Now, lets move on to the real world. You work in a business and you need to secure routine, non-discretionary services from a foreign government in order to conduct business in the foreign country. You need a license to open a business, a visa for an employee, or permits to build a new office.
You are asked to pay a “fee” to “expedite” the particular service. What do you do?
(a) reject any attempt to pay a legal bribe by referring to your OCED mantra against facilitation payments; or
(b) asses the cost, the benefit and the risk and decide to go forward.
I say (b). Howard Sklar and Tom Fox say (a).
What is the risk? Under the FCPA’s exception for facilitation payments, can you in good faith reach a decision to pay the “fee.” In most cases “yes;” but in some cases, you may say “no” where the decision is “discretionary.” The difference between a discretionary and a non-discretionary decision is almost impossible to define. By definition, every decision is “discretionary.” What, in fact, is non-discretionary? Someone at some point makes a decision about how to handle a request and how much to charge for it.
My questions and hyper-ventilating are meant to underscore a point – the facilitation payment exception is almost unenforceable. If the government builds a case resting entirely on violations of the exception – meaning the defendant’s conduct does not fall within the exception, even though the individual reached a good faith, plausible decision that his conduct fell within the exception, the government will lose the case. Assuming they can persuade a judge that the case is meritorious, the government will never persuade a jury. That does not mean that every defendant who relies on the exception will win their case; it only means that those defendants who can demonstrate through documentation that a careful and deliberate decision was reached in good faith that the facilitation payment exception applies should not be prosecuted.
But what about the UK Bribery Act? Don’t you run the risk that you could be prosecuted under the UK Bribery Act? Under the typical scenario of facilitation payments, my answer is “don’t’ worry, be happy,” no one will get prosecuted. While the UK Bribery Act includes a flat prohibition, the “Prosecution Guidance” states that while a “single small payment” may weigh against bringing charges or result in “only a nominal penalty,” significant consequences will result where there have been “large or repeated payments.” Given the moribund state of UK Bribery Act enforcement, the realities that face business these days, and the US exception for facilitation payments, it is hard to argue that companies should “never” pay a facilitation payment.
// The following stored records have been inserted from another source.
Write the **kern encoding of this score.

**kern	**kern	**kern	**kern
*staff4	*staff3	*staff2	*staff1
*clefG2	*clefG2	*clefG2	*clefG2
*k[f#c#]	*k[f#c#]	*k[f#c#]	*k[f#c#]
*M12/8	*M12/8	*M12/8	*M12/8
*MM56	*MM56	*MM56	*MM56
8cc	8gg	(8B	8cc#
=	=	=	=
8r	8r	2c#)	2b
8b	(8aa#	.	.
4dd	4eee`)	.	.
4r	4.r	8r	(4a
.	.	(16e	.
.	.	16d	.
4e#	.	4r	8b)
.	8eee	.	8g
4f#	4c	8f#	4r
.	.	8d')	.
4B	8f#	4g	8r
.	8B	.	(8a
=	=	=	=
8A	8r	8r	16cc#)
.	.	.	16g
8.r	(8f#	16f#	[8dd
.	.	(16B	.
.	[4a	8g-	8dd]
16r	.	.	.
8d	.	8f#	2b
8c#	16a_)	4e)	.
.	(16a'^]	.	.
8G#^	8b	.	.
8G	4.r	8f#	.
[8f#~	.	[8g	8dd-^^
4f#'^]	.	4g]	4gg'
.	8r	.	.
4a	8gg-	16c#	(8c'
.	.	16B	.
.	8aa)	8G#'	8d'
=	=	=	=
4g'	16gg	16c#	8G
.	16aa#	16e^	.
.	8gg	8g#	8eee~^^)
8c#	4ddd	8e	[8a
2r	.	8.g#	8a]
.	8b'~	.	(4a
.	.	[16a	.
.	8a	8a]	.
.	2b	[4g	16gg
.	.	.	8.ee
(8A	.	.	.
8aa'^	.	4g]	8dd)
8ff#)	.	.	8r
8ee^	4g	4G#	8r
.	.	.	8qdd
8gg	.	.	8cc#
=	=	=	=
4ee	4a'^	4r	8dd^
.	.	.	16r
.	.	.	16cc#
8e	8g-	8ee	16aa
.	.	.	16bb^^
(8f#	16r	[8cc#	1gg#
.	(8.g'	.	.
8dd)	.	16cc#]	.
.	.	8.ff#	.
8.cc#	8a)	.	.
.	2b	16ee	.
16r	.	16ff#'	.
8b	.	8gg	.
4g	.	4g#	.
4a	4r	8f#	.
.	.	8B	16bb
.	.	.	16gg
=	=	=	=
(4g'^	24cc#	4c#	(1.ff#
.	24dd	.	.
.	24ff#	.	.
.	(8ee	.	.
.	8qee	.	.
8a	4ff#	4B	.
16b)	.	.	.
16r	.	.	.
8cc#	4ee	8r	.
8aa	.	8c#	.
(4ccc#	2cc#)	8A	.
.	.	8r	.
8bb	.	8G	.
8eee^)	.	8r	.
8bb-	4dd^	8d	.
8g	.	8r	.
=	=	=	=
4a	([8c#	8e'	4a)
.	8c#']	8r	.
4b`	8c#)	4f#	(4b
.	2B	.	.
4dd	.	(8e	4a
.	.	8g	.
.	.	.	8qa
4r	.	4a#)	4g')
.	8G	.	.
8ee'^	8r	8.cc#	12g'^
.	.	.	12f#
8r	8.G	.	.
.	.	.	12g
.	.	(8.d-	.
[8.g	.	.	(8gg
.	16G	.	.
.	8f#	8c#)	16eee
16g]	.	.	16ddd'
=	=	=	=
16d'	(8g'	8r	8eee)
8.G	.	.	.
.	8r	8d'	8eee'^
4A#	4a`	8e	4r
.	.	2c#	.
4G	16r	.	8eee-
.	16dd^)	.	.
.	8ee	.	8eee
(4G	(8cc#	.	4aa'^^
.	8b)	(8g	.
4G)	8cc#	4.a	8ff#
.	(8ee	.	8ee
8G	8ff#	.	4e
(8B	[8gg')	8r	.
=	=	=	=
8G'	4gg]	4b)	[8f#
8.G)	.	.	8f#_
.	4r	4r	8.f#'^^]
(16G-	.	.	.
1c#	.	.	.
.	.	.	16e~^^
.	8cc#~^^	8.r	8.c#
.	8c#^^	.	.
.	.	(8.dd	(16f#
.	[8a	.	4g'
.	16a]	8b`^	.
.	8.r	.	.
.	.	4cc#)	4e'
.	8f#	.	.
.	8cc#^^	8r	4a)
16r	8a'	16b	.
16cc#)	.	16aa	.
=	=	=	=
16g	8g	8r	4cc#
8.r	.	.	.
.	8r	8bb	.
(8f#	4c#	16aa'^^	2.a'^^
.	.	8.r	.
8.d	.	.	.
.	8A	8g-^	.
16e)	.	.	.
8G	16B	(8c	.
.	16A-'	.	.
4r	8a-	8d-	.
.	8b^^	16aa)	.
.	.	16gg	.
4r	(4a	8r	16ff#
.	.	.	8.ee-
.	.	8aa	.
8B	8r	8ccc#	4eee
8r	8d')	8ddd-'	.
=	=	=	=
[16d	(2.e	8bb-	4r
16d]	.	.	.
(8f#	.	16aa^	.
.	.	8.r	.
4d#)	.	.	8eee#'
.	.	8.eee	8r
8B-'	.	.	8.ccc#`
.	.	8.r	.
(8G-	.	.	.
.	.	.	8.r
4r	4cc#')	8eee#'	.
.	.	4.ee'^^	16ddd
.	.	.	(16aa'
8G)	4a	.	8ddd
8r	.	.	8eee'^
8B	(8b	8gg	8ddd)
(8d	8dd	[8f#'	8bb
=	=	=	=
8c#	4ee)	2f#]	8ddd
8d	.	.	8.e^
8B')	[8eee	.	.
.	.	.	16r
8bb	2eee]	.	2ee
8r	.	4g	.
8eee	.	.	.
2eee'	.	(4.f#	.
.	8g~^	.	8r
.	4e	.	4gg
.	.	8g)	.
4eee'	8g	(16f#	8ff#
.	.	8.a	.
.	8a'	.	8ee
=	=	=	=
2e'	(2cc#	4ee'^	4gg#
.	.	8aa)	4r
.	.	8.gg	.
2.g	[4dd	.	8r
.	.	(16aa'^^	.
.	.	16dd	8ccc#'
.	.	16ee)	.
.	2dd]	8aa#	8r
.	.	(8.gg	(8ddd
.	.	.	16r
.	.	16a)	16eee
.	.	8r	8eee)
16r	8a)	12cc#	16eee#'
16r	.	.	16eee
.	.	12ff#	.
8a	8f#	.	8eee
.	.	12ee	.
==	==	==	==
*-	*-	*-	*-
A more persuasive argument for avoiding facilitation payments is that it can send the wrong signal within a company. By allowing this legalized form of bribery, compliance officers may be unleashing a force which could undermine compliance efforts on more significant payment questions. It creates risks that will allow business people to justify improper payments under the guise of “we will never be prosecuted.” This is a persuasive point which must be factored in to the equation. Making small, routine payments may be justified but not if it breeds a corporate compliance attitude which undermines the company’s overall compliance message.